### Lesetext

Das alles kann aber nicht dazu führen, dass man Industriepolitik um ihrer selbst willen betreibt. Vielmehr muss es auch vor dem Hintergrund verschiedener anderer gesellschaftlicher Diskurse darum gehen, eigene, linke Zielvorstellungen für eine moderne Industriepolitik zu entwickeln. Schon oben wurde angesprochen, dass neben der wirtschaftsliberalen Sichtweise, die Industriepolitik auf gute Gewinnbedingungen für Unternehmen reduziert, innerhalb der politischen Linken mit der mehr oder minder fundamentalen wachstumskritischen Perspektive ein weiteres Interpretationsmuster besteht. Während die Abgrenzung zur wirtschaftsliberalen Position relativ einfach zu bewerkstelligen sein dürfte, wirft der wachstumskritische Diskurs ja in der Tat die eine oder andere Frage auf. Macht mehr Wachstum die Gesellschaft wirklich zufriedener? Ist Wachstum nicht identisch mit weiterem Klimawandel? Müssen wir nicht alle enthaltsamer leben, damit Menschen in anderen Ländern besser leben können? Ich für meinen Teil glaube nicht, dass man das Kind mit dem Bade ausschütten muss und Wachstum zumindest kurz- und mittelfristig allein schon aus Verteilungsfragen benötigt wird. Man sollte aber andererseits nicht so tun, als wäre alle geäußerte Kritik vollkommen substanzlos. Vielmehr muss es darum gehen, einen Zielkatalog zu beschreiben, aus dem deutlich wird, was eine linke, moderne Industriepolitik ausmacht. Aus meiner Sicht umfasst ein solcher Katalog folgende vier Punkte:

1. Industriepolitik ist dann ein linkes Projekt, wenn der damit einhergehende eindimensionale Wachstumsbegriff zugunsten eines gesellschaftlichen Fortschrittsbegriffs aufgegeben wird. Dieser hat das Ziel, ein besseres Leben für viele Menschen zu ermöglichen, statt die Gewinne von einigen wenigen zu mehren und umfasst deswegen neben dem wirtschaftlichen Wachstum auch weitere Komponenten wie etwa die Einkommensverteilung, die Gesundheitserwartung etc.

### Arbeitsauftrag a
Schreibe die Einträge von ihrer ersten Zeile bis einschließlich der Zeile, die „kampioenschap in Canada.“ enthält, genau ab.
Die Einträge haben mit dem Lesetext nichts zu tun.

### Vorliegende Einträge
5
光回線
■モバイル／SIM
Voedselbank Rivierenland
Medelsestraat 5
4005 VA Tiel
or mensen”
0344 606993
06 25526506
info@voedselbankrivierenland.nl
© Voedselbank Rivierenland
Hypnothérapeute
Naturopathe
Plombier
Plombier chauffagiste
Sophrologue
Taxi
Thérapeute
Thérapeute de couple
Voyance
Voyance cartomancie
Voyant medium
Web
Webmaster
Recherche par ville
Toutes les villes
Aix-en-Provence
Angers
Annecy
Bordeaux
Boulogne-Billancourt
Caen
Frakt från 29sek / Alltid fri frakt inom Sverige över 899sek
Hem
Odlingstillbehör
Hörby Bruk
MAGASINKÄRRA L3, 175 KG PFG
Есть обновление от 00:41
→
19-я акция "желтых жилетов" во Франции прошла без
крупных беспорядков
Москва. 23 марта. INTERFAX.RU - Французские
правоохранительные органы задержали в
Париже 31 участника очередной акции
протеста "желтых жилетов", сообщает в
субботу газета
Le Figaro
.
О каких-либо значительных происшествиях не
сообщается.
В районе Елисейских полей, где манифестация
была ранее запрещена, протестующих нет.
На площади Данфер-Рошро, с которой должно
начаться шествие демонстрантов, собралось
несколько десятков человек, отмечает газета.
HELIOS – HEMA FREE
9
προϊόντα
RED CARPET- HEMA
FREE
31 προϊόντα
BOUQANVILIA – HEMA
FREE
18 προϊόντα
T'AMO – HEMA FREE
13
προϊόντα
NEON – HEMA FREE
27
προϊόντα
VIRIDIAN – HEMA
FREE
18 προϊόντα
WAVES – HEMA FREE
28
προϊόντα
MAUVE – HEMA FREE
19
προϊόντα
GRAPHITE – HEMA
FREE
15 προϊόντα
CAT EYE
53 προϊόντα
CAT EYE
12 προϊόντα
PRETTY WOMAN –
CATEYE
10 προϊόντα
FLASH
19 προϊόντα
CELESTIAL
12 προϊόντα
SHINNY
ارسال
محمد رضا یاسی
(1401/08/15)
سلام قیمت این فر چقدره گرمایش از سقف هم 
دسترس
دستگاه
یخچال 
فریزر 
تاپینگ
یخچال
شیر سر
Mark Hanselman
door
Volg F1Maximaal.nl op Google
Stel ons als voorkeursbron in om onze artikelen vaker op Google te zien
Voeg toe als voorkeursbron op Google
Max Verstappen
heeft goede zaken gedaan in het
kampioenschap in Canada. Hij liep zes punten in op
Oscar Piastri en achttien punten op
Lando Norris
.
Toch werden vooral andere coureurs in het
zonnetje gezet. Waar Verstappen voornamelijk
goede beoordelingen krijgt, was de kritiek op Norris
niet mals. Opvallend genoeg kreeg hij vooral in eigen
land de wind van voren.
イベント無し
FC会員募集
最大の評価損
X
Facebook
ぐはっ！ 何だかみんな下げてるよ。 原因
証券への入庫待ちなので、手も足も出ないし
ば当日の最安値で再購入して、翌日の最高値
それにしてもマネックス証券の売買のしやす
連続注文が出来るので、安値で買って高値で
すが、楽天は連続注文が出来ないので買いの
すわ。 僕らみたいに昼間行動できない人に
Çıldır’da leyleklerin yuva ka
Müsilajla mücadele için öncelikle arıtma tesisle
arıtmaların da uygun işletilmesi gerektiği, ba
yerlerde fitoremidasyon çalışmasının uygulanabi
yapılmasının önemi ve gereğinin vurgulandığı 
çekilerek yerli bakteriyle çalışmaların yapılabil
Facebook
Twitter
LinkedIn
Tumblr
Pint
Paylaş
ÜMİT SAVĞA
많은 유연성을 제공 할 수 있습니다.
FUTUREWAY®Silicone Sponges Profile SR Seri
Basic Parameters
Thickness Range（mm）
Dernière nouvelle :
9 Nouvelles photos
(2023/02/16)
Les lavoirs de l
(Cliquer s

### Arbeitsauftrag b
Beantworte die folgenden Fragen zum Lesetext.
(i) Worauf reduziert die wirtschaftsliberale Sichtweise die Industriepolitik?
(ii) Wie viele Punkte umfasst der beschriebene Zielkatalog?
(iii) Welche beiden Komponenten werden neben dem wirtschaftlichen Wachstum als Bestandteile des Fortschrittsbegriffs beispielhaft genannt?

### Deine Lösung a
5
光回線
■モバイル／SIM
Voedselbank Rivierenland
Medelsestraat 5
4005 VA Tiel
or mensen”
0344 606993
06 25526506
info@voedselbankrivierenland.nl
© Voedselbank Rivierenland
Hypnothérapeute
Naturopathe
Plombier
Plombier chauffagiste
Sophrologue
Taxi
Thérapeute
Thérapeute de couple
Voyance
Voyance cartomancie
Voyant medium
Web
Webmaster
Recherche par ville
Toutes les villes
Aix-en-Provence
Angers
Annecy
Bordeaux
Boulogne-Billancourt
Caen
Frakt från 29sek / Alltid fri frakt inom Sverige över 899sek
Hem
Odlingstillbehör
Hörby Bruk
MAGASINKÄRRA L3, 175 KG PFG
Есть обновление от 00:41
→
19-я акция "желтых жилетов" во Франции прошла без
крупных беспорядков
Москва. 23 марта. INTERFAX.RU - Французские
правоохранительные органы задержали в
Париже 31 участника очередной акции
протеста "желтых жилетов", сообщает в
субботу газета
Le Figaro
.
О каких-либо значительных происшествиях не
сообщается.
В районе Елисейских полей, где манифестация
была ранее запрещена, протестующих нет.
На площади Данфер-Рошро, с которой должно
начаться шествие демонстрантов, собралось
несколько десятков человек, отмечает газета.
HELIOS – HEMA FREE
9
προϊόντα
RED CARPET- HEMA
FREE
31 προϊόντα
BOUQANVILIA – HEMA
FREE
18 προϊόντα
T'AMO – HEMA FREE
13
προϊόντα
NEON – HEMA FREE
27
προϊόντα
VIRIDIAN – HEMA
FREE
18 προϊόντα
WAVES – HEMA FREE
28
προϊόντα
MAUVE – HEMA FREE
19
προϊόντα
GRAPHITE – HEMA
FREE
15 προϊόντα
CAT EYE
53 προϊόντα
CAT EYE
12 προϊόντα
PRETTY WOMAN –
CATEYE
10 προϊόντα
FLASH
19 προϊόντα
CELESTIAL
12 προϊόντα
SHINNY
ارسال
محمد رضا یاسی
(1401/08/15)
سلام قیمت این فر چقدره گرمایش از سقف هم 
دسترس
دستگاه
یخچال 
فریزر 
تاپینگ
یخچال
شیر سر
Mark Hanselman
door
Volg F1Maximaal.nl op Google
Stel ons als voorkeursbron in om onze artikelen vaker op Google te zien
Voeg toe als voorkeursbron op Google
Max Verstappen
heeft goede zaken gedaan in het
kampioenschap in Canada. Hij liep zes punten in op

### Deine Lösung b
(i) Auf gute Gewinnbedingungen für Unternehmen.
(ii) Vier Punkte.
(iii) Die Einkommensverteilung und die Gesundheitserwartung.